Our conclusion is that the United States, by metrics of valuation, relative valuation, and comparison with riskless government debt, is fairly priced but no bargain. Japan and Germany, by comparison, are cheap. They offer bargains if investors are willing to test the waters. Companies like Toyota and Bayer or Siemens and Sumitomo are major players in the world. They rank as highly as many companies within the S&P 500 Index do. They are strong, heavily capitalized, globally active enterprises. In one place, they are available for an earnings yield above 7%.

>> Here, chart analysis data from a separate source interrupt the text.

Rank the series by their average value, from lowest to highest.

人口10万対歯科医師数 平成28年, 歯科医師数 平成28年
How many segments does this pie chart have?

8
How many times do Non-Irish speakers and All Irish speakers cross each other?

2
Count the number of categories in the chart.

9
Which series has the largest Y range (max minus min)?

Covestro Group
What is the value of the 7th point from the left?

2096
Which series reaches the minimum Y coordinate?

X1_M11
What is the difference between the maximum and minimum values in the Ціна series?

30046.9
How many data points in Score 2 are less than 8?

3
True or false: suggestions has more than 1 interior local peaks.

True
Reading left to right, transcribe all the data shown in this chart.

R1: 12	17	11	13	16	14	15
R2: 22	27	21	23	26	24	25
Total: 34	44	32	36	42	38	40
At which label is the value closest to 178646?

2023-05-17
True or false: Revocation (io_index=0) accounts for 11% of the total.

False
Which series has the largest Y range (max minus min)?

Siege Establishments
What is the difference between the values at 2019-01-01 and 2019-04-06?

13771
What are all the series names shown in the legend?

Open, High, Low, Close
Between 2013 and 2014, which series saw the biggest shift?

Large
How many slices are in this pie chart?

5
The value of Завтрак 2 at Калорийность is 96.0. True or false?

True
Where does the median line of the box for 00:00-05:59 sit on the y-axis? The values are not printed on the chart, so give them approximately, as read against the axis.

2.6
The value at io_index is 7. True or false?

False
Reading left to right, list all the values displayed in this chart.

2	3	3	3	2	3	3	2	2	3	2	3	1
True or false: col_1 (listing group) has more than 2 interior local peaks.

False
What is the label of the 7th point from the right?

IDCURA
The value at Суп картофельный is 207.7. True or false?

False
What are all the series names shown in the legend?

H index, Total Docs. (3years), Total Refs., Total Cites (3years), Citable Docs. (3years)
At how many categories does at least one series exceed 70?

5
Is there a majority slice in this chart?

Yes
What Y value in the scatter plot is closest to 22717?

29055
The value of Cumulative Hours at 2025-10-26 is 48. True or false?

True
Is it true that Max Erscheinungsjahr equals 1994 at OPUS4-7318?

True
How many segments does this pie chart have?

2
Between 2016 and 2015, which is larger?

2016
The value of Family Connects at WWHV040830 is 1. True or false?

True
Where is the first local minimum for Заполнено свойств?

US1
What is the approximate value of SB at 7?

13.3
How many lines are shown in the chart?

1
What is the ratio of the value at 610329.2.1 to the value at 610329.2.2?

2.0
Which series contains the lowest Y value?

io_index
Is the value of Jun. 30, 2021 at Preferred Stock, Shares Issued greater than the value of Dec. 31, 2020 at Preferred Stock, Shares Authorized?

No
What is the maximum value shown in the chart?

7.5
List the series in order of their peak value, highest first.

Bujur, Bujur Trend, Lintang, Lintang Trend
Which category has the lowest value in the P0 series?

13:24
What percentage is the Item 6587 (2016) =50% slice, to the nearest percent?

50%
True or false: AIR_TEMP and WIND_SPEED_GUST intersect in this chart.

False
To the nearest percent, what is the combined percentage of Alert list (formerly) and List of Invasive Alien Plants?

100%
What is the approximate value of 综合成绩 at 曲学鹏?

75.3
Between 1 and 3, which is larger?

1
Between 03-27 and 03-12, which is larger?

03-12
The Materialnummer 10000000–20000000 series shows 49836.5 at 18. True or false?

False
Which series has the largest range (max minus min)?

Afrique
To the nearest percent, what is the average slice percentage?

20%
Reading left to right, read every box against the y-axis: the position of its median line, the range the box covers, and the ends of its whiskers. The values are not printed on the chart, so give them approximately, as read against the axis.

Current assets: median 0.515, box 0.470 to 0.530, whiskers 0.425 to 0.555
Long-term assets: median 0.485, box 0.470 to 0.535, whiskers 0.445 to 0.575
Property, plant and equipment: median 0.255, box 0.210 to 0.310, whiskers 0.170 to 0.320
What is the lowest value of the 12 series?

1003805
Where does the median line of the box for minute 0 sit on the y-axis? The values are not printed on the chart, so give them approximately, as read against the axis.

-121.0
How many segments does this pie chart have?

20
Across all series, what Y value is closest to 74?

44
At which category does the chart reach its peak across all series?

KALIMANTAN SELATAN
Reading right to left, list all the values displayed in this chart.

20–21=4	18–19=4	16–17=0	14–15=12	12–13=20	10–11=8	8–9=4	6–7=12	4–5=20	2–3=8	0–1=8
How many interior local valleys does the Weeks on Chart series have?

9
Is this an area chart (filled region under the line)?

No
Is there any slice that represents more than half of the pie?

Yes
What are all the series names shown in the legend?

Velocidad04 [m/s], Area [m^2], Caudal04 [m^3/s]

Cumberland Advisors continues its positions of overweighting certain international markets. We believe those markets are strong bargains. They are readily available to investors who can participate in very liquid ETFs and access the entire array of stocks within those baskets.
The ideas and opinions expressed in this blog are those of the author, and they should not be perceived as investment advice or as any other kind of advice.